◆ **Extracted text**
==================================================
Re: ligature formation across text chunks

I probably shouldn't throw this in, but I wonder how these semantics would
handle situations like Example 1 under "Examples [of] Devanagari syllables"
in [1], where a sequence of 12 Unicode characters maps to a sequence of 4
glyphs, and where the inverse association from glyph to generating character
indices are as follows:

Glyph  Char
Index  Indices

0   <- {10}
1   <- {2,3,4}
2   <- {5,6,7,8,9}
3   <- {0,1,11}

The semantics of associating x offsets (and similar properties) with
characters as opposed to glyphs seems rather disconnected to me. One can
certainly talk about associating x offsets with the output glyphs, but
attempting to associate such properties with input characters that may be
subjected to a complex, non-continuous, disjoint mapping to glyphs seems
questionable, except in the special case of 1:1 continuous mappings.

Regards,
Glenn Adams

[1] http://www.microsoft.com/typography/otfntdev/devanot/features.aspx

On Thu, May 12, 2011 at 11:16 PM, Cameron McCormack <cam@mcc.id.au> wrote:

> Vincent Hardy:
> > Yes, I see. I think what I did at the time was (again, I may be off):
> >
> > 1. break first along the element boundaries (i.e., text and tspan)
> >    (this was for SVG tiny, so I did not have tref). This produces text
> >    chunks.
> > 2. do glyph matching
> > 3. position the glyphs according to their x/y/dx/dy values and/or
> >    glyph advances. This follows the rules you quoted before on x/y/dx/
> >    dy/rotate processing.
> >
> > I think you are right: this is not what the letter of the spec.
> > says. But I think this is what it meant (i.e., do glyph matching on
> > character chunks) because otherwise, there would be no way to combine
> > character positioning and ligatures, as you said.
==================================================
◆ **Data for review**
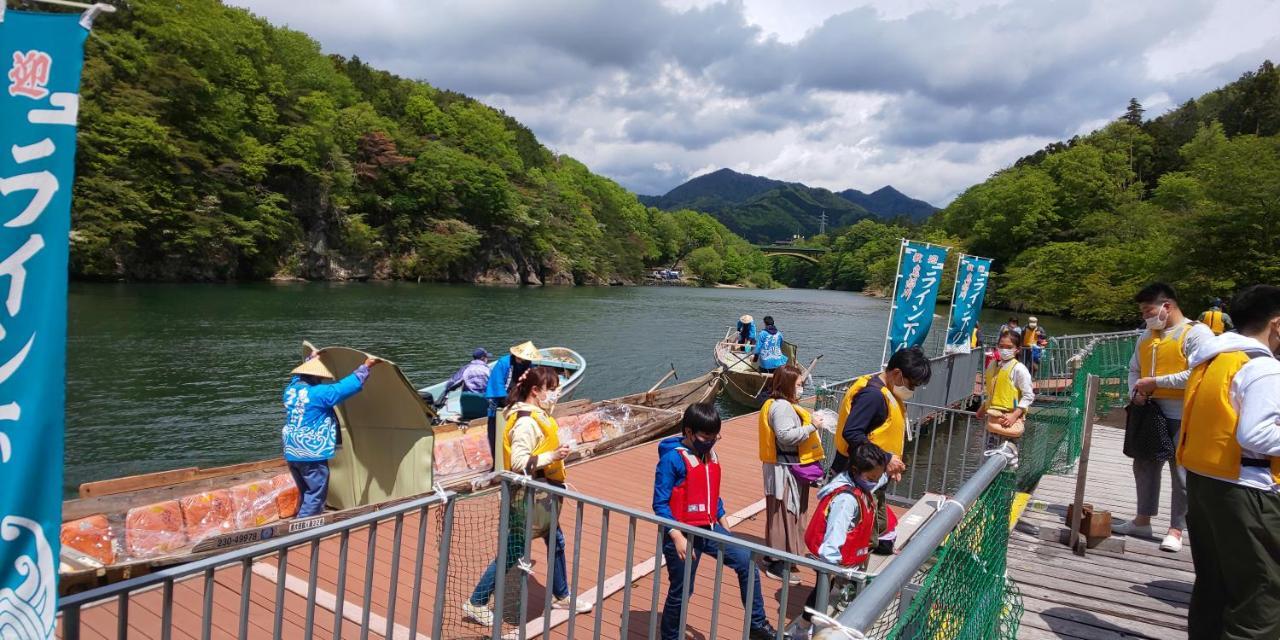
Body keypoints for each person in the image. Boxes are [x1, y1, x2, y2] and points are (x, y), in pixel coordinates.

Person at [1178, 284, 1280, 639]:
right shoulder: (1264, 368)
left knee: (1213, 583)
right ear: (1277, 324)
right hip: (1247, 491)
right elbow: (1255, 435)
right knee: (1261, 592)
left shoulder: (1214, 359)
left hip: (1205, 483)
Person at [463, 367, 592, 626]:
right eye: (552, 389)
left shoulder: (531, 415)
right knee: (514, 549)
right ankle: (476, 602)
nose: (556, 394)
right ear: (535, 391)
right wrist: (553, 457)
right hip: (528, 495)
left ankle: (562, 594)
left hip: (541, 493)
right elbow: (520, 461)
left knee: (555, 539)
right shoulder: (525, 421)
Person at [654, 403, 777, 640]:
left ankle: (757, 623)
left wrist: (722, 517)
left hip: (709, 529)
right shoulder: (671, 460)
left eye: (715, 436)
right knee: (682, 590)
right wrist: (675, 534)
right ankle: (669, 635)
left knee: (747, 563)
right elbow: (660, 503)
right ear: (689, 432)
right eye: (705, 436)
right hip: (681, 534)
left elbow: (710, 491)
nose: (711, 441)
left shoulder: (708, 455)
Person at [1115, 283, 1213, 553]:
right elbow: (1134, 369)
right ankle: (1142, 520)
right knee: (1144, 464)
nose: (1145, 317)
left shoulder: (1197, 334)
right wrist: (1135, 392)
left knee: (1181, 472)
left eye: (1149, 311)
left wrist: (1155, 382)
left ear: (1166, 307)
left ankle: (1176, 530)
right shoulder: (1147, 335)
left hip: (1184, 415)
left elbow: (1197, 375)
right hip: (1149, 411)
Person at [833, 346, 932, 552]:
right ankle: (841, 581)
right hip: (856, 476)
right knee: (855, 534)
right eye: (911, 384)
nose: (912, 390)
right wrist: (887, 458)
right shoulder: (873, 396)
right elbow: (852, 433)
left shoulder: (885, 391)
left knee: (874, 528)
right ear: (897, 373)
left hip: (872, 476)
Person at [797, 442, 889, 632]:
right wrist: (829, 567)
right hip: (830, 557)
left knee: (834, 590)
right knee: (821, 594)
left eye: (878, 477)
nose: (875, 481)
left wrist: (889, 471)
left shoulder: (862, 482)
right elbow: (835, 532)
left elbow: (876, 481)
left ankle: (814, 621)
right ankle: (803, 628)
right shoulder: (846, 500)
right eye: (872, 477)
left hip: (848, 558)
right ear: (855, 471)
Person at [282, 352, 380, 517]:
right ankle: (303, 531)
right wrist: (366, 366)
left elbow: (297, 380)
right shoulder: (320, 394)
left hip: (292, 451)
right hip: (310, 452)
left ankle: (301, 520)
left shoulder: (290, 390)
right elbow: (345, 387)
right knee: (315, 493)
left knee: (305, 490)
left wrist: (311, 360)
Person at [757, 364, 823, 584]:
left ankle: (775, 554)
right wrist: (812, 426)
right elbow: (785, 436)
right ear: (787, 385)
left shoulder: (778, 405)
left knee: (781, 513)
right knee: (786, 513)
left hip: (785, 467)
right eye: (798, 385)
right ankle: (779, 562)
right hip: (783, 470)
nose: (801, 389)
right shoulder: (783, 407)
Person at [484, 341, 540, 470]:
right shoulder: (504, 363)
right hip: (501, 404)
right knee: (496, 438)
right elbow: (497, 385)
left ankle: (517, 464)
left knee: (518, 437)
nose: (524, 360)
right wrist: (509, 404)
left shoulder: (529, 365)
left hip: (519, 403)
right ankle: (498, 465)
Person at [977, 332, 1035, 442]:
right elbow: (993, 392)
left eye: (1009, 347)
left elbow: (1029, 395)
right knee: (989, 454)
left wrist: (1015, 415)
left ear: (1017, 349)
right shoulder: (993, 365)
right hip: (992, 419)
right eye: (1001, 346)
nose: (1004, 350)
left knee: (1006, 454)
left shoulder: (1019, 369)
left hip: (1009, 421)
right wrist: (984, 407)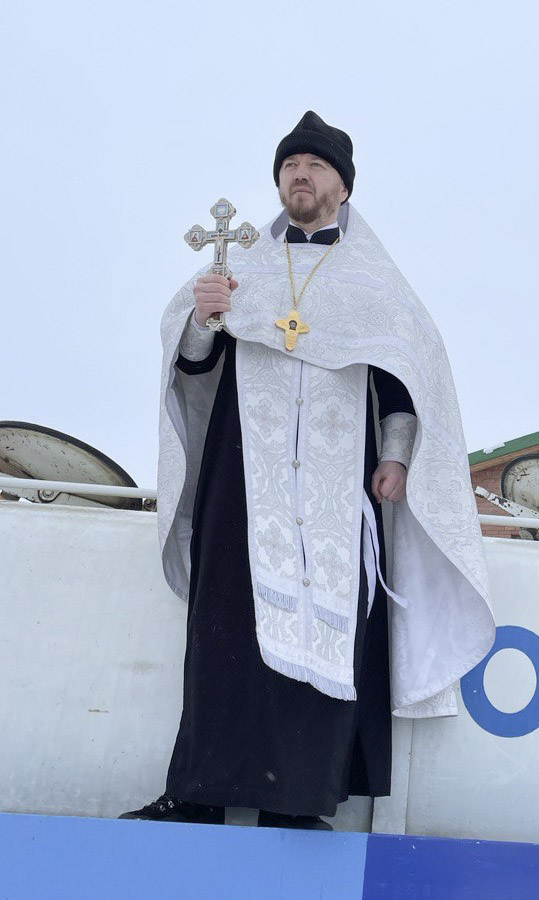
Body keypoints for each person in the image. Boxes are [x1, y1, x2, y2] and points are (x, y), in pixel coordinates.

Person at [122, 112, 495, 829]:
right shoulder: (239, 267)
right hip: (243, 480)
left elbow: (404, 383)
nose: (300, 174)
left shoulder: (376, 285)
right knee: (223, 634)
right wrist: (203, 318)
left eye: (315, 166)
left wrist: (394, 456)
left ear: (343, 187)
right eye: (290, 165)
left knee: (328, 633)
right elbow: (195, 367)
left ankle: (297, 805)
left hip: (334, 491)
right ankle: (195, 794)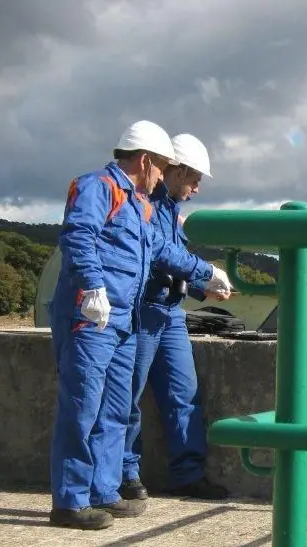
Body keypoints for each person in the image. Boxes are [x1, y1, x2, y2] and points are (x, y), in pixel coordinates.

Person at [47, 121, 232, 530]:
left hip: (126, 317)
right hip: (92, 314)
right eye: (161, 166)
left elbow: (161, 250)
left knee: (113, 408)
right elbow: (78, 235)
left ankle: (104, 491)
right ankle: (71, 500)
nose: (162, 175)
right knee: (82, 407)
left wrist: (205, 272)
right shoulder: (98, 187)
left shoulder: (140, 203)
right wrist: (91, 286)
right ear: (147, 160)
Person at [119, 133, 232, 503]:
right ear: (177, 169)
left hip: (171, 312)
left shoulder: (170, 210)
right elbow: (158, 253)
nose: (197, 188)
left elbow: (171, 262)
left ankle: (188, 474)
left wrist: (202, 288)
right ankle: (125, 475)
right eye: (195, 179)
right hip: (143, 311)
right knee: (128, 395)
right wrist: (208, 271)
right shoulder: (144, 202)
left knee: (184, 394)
==================================================
◆ **Work request A**
Using the ligature thread, decide whether each statement agrees with it: (i) Example 1 maps 12 Unicode characters to 4 glyphs; (ii) the writer says x offsets can be associated with the output glyphs; (iii) the SVG version Vincent Hardy worked with included tref. For each one, answer yes or no and quote the deciding words.
◆ **Work request B**
Write out the ligature thread word for word, from "The semantics of" up to and including "1:1 continuous mappings.".

◆ **Expected answer A**
(i) Yes: "a sequence of 12 Unicode characters maps to a sequence of 4 glyphs"
(ii) Yes: "One can certainly talk about associating x offsets with the output glyphs"
(iii) No: "this was for SVG tiny, so I did not have tref"

◆ **Expected answer B**
The semantics of associating x offsets (and similar properties) with
characters as opposed to glyphs seems rather disconnected to me. One can
certainly talk about associating x offsets with the output glyphs, but
attempting to associate such properties with input characters that may be
subjected to a complex, non-continuous, disjoint mapping to glyphs seems
questionable, except in the special case of 1:1 continuous mappings.